Reproduce every line of text in the data below word for word, keeping each line break where it falls.

(Text extracted from each page)
........

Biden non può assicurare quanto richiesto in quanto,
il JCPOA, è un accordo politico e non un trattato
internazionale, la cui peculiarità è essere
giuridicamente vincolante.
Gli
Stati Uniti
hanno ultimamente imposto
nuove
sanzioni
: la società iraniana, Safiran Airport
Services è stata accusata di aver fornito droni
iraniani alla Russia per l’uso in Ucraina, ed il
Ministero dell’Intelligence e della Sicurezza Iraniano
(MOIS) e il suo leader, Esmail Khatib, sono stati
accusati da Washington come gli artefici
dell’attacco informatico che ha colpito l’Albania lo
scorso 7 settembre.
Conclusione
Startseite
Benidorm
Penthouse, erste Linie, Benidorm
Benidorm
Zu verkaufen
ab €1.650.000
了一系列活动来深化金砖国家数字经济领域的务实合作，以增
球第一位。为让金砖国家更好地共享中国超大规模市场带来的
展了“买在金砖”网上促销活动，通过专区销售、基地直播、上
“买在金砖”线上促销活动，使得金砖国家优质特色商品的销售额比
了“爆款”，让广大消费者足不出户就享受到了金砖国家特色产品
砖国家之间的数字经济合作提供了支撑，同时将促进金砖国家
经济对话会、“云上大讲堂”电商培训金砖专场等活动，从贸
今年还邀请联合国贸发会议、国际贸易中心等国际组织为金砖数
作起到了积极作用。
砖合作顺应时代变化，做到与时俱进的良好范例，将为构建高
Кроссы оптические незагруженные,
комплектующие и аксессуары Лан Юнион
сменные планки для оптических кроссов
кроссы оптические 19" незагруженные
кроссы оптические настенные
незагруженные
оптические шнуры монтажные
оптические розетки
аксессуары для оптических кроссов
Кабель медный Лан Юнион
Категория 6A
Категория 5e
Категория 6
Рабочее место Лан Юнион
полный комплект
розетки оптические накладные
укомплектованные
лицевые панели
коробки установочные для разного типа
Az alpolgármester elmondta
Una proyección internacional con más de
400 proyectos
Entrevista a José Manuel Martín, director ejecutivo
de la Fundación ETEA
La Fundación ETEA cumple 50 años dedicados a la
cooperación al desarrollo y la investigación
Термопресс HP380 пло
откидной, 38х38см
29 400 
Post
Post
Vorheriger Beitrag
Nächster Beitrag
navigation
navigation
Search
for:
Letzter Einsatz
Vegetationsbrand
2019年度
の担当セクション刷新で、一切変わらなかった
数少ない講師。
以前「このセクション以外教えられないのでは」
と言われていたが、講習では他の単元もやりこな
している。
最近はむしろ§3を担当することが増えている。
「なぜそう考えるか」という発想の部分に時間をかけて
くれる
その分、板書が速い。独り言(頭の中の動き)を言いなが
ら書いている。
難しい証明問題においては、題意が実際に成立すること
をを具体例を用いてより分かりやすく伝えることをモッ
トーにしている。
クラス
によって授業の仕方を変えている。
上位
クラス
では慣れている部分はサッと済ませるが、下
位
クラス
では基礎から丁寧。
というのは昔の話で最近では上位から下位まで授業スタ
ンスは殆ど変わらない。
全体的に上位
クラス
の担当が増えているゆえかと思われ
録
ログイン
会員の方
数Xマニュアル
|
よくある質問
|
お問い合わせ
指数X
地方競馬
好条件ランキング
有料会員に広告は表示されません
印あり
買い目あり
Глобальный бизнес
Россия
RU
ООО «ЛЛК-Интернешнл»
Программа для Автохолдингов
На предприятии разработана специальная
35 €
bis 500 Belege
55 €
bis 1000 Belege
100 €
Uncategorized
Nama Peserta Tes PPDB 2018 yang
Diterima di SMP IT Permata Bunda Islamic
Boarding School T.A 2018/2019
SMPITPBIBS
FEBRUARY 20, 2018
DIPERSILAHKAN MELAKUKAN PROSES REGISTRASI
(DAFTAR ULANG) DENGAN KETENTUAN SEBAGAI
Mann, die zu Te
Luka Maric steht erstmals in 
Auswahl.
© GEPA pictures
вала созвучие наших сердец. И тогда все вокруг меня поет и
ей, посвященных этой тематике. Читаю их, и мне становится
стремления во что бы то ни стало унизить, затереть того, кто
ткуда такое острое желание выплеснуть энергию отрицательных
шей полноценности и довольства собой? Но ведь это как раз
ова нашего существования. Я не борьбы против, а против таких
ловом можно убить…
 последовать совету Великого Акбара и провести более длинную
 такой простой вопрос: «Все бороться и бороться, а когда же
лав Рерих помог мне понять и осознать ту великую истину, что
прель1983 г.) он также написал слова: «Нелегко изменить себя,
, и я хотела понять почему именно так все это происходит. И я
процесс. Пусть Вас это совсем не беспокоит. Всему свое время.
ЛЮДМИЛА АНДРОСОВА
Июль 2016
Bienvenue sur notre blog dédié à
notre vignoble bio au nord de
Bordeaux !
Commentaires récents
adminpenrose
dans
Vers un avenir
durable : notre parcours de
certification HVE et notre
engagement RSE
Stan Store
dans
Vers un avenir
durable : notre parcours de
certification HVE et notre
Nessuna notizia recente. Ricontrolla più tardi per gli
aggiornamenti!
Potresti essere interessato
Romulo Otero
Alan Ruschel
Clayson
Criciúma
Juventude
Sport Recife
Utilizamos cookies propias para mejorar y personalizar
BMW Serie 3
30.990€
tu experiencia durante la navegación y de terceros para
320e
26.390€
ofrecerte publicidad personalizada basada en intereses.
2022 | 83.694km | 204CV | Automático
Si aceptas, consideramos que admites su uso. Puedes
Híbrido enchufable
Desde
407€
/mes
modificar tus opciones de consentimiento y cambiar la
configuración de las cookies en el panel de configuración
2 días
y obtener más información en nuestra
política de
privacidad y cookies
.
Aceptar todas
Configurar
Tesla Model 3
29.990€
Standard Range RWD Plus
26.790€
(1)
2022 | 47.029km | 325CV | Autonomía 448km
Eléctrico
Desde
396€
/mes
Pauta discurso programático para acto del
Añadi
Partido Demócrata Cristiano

........

> [Result]:
Biden non può assicurare quanto richiesto in quanto,
il JCPOA, è un accordo politico e non un trattato
internazionale, la cui peculiarità è essere
giuridicamente vincolante.
Gli
Stati Uniti
hanno ultimamente imposto
nuove
sanzioni
: la società iraniana, Safiran Airport
Services è stata accusata di aver fornito droni
iraniani alla Russia per l’uso in Ucraina, ed il
Ministero dell’Intelligence e della Sicurezza Iraniano
(MOIS) e il suo leader, Esmail Khatib, sono stati
accusati da Washington come gli artefici
dell’attacco informatico che ha colpito l’Albania lo
scorso 7 settembre.
Conclusione
Startseite
Benidorm
Penthouse, erste Linie, Benidorm
Benidorm
Zu verkaufen
ab €1.650.000
了一系列活动来深化金砖国家数字经济领域的务实合作，以增
球第一位。为让金砖国家更好地共享中国超大规模市场带来的
展了“买在金砖”网上促销活动，通过专区销售、基地直播、上
“买在金砖”线上促销活动，使得金砖国家优质特色商品的销售额比
了“爆款”，让广大消费者足不出户就享受到了金砖国家特色产品
砖国家之间的数字经济合作提供了支撑，同时将促进金砖国家
经济对话会、“云上大讲堂”电商培训金砖专场等活动，从贸
今年还邀请联合国贸发会议、国际贸易中心等国际组织为金砖数
作起到了积极作用。
砖合作顺应时代变化，做到与时俱进的良好范例，将为构建高
Кроссы оптические незагруженные,
комплектующие и аксессуары Лан Юнион
сменные планки для оптических кроссов
кроссы оптические 19" незагруженные
кроссы оптические настенные
незагруженные
оптические шнуры монтажные
оптические розетки
аксессуары для оптических кроссов
Кабель медный Лан Юнион
Категория 6A
Категория 5e
Категория 6
Рабочее место Лан Юнион
полный комплект
розетки оптические накладные
укомплектованные
лицевые панели
коробки установочные для разного типа
Az alpolgármester elmondta
Una proyección internacional con más de
400 proyectos
Entrevista a José Manuel Martín, director ejecutivo
de la Fundación ETEA
La Fundación ETEA cumple 50 años dedicados a la
cooperación al desarrollo y la investigación
Термопресс HP380 пло
откидной, 38х38см
29 400 
Post
Post
Vorheriger Beitrag
Nächster Beitrag
navigation
navigation
Search
for:
Letzter Einsatz
Vegetationsbrand
2019年度
の担当セクション刷新で、一切変わらなかった
数少ない講師。
以前「このセクション以外教えられないのでは」
と言われていたが、講習では他の単元もやりこな
している。
最近はむしろ§3を担当することが増えている。
「なぜそう考えるか」という発想の部分に時間をかけて
くれる
その分、板書が速い。独り言(頭の中の動き)を言いなが
ら書いている。
難しい証明問題においては、題意が実際に成立すること
をを具体例を用いてより分かりやすく伝えることをモッ
トーにしている。
クラス
によって授業の仕方を変えている。
上位
クラス
では慣れている部分はサッと済ませるが、下
位
クラス
では基礎から丁寧。
というのは昔の話で最近では上位から下位まで授業スタ
ンスは殆ど変わらない。
全体的に上位
クラス
の担当が増えているゆえかと思われ
録
ログイン
会員の方
数Xマニュアル
|
よくある質問
|
お問い合わせ
指数X
地方競馬
好条件ランキング
有料会員に広告は表示されません
印あり
買い目あり
Глобальный бизнес
Россия
RU
ООО «ЛЛК-Интернешнл»
Программа для Автохолдингов
На предприятии разработана специальная
35 €
bis 500 Belege
55 €
bis 1000 Belege
100 €
Uncategorized
Nama Peserta Tes PPDB 2018 yang
Diterima di SMP IT Permata Bunda Islamic
Boarding School T.A 2018/2019
SMPITPBIBS
FEBRUARY 20, 2018
DIPERSILAHKAN MELAKUKAN PROSES REGISTRASI
(DAFTAR ULANG) DENGAN KETENTUAN SEBAGAI
Mann, die zu Te
Luka Maric steht erstmals in 
Auswahl.
© GEPA pictures
вала созвучие наших сердец. И тогда все вокруг меня поет и
ей, посвященных этой тематике. Читаю их, и мне становится
стремления во что бы то ни стало унизить, затереть того, кто
ткуда такое острое желание выплеснуть энергию отрицательных
шей полноценности и довольства собой? Но ведь это как раз
ова нашего существования. Я не борьбы против, а против таких
ловом можно убить…
 последовать совету Великого Акбара и провести более длинную
 такой простой вопрос: «Все бороться и бороться, а когда же
лав Рерих помог мне понять и осознать ту великую истину, что
прель1983 г.) он также написал слова: «Нелегко изменить себя,
, и я хотела понять почему именно так все это происходит. И я
процесс. Пусть Вас это совсем не беспокоит. Всему свое время.
ЛЮДМИЛА АНДРОСОВА
Июль 2016
Bienvenue sur notre blog dédié à
notre vignoble bio au nord de
Bordeaux !
Commentaires récents
adminpenrose
dans
Vers un avenir
durable : notre parcours de
certification HVE et notre
engagement RSE
Stan Store
dans
Vers un avenir
durable : notre parcours de
certification HVE et notre
Nessuna notizia recente. Ricontrolla più tardi per gli
aggiornamenti!
Potresti essere interessato
Romulo Otero
Alan Ruschel
Clayson
Criciúma
Juventude
Sport Recife
Utilizamos cookies propias para mejorar y personalizar
BMW Serie 3
30.990€
tu experiencia durante la navegación y de terceros para
320e
26.390€
ofrecerte publicidad personalizada basada en intereses.
2022 | 83.694km | 204CV | Automático
Si aceptas, consideramos que admites su uso. Puedes
Híbrido enchufable
Desde
407€
/mes
modificar tus opciones de consentimiento y cambiar la
configuración de las cookies en el panel de configuración
2 días
y obtener más información en nuestra
política de
privacidad y cookies
.
Aceptar todas
Configurar
Tesla Model 3
29.990€
Standard Range RWD Plus
26.790€
(1)
2022 | 47.029km | 325CV | Autonomía 448km
Eléctrico
Desde
396€
/mes
Pauta discurso programático para acto del
Añadi
Partido Demócrata Cristiano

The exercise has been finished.